Das Software-Update sei den Kunden einfach bei Routineterminen in der Werkstatt aufgespielt worden. Daten des Umweltforscherverbunds ICCT zeigten im Frühjahr 2014 Unregelmäßigkeiten. Dennoch hätten die sechs VW-Leute «die Strategie verfolgt, so wenig wie möglich aufzudecken» - wobei sie «insgeheim wussten, dass der Hauptgrund der Abweichungen die Täuschungs-Software war», wie das Justizministerium erklärte.

VW wollte sich mit Blick auf die laufenden Verfahren nicht dazu äußern. Konzernchef Matthias Müller hatte am Mittwoch allgemein zur Einigung mit Washington gesagt: «Volkswagen bedauert die Handlungen, die zur Dieselkrise geführt haben, zutiefst und aufrichtig.» Neußers Anwältin war zu den Vorwürfen am Freitag nicht zu erreichen. Der in Florida verhaftete Manager, über dessen Fall auch die «Bild»-Zeitung berichtet hatte, darf wegen Fluchtgefahr die USA nicht verlassen.

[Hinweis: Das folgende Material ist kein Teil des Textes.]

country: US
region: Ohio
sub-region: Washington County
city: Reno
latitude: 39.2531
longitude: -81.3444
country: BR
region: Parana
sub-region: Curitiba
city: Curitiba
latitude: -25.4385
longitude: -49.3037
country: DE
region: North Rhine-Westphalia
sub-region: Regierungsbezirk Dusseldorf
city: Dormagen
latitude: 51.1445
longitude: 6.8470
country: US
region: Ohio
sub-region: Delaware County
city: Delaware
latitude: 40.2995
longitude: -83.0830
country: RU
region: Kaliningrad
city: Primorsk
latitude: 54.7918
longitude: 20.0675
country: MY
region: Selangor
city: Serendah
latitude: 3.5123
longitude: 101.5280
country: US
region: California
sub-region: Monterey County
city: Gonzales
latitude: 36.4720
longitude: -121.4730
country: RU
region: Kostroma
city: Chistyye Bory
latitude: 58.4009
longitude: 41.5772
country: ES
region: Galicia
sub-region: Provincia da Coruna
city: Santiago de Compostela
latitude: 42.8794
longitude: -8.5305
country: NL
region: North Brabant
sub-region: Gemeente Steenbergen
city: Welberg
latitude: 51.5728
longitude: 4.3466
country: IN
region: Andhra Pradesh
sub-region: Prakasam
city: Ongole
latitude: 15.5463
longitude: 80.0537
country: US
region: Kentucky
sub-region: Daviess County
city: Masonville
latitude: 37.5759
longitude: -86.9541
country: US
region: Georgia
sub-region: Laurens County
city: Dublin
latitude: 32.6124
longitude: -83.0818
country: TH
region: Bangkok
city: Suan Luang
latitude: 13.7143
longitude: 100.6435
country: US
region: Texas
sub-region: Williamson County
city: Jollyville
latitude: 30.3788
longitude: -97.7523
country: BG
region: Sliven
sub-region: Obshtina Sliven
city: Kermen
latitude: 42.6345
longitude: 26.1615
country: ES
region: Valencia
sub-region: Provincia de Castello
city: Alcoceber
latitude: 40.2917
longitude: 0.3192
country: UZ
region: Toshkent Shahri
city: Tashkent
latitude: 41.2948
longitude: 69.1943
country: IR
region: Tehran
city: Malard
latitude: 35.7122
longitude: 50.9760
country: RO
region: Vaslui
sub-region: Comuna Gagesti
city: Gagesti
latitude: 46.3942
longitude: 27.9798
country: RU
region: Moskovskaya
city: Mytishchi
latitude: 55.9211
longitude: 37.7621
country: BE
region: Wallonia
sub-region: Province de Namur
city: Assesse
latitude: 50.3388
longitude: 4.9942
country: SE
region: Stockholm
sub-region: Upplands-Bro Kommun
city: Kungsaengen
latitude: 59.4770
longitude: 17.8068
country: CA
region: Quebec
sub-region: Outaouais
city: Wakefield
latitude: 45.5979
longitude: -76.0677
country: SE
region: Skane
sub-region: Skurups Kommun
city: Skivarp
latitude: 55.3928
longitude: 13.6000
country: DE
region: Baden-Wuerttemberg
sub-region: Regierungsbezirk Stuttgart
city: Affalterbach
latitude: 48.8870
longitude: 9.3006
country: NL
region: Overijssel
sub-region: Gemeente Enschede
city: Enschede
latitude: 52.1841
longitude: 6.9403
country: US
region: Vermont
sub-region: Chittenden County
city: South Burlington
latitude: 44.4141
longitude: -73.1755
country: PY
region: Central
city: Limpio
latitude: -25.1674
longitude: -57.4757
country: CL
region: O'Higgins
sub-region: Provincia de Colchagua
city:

Und die anderen fünf? US-Behörden vermuten, dass sie in Deutschland sind - und machen sich keine Hoffnungen auf eine Auslieferung. Die parallel ermittelnde Staatsanwaltschaft Braunschweig nennt keine Details. Das Team um Oberstaatsanwalt Klaus Ziehe und Experten des LKA Niedersachsen hat hier 31 Beschuldigte im Visier - wegen möglicher Marktmanipulation auch Ex-Konzernchef Martin Winterkorn, VW-Markenchef Herbert Diess und Chefaufseher Hans Dieter Pötsch.

Das hat mit den US-Verfahren zwar direkt nichts zu tun. Ziehe sagte jedoch, der Austausch mit den amerikanischen Kollegen sei «sehr eng und gut». Eine Auslieferung wäre laut der Generalstaatsanwaltschaft Braunschweig nicht möglich, wie eine Sprecherin der Behörde der «Braunschweiger Zeitung» sagte. Aber: «Die Betroffenen dürften sich nun gründlich informieren, welche Länder sie künftig noch bereisen.»

Bei Fiat sind derlei mögliche Entwicklungen unklar oder bestenfalls in weiter Ferne. Auch Bundesverkehrsminister Alexander Dobrindt (CSU) hat die Firma auf dem Kieker, Prüfungen des Kraftfahrt-Bundesamts ergaben einen Verdacht auf Einsatz unzulässiger Software. Die Behörden in Italien ließen die Deutschen bisher aber eher auflaufen.

Ob sie mit der EPA so umspringen können? Befürchtungen auch deutscher Politiker, die USA hätten mit dem Fall VW Industriepolitik zugunsten eigener Konzerne betrieben, dürften mit Blick auf die Jeep- und Dodge-Diesel aus dem Haus FCA als fraglich gelten. Marchionnes größte Hoffnung liegt nun auf der Regierung des künftigen Präsidenten Donald Trump und dem neuen EPA-Chef, der die Behörde umkrempeln will. Mit dieser Administration wolle man gern kooperieren, so Fiat Chrysler - ein demonstrativer Seitenhieb auf das noch amtierende Personal.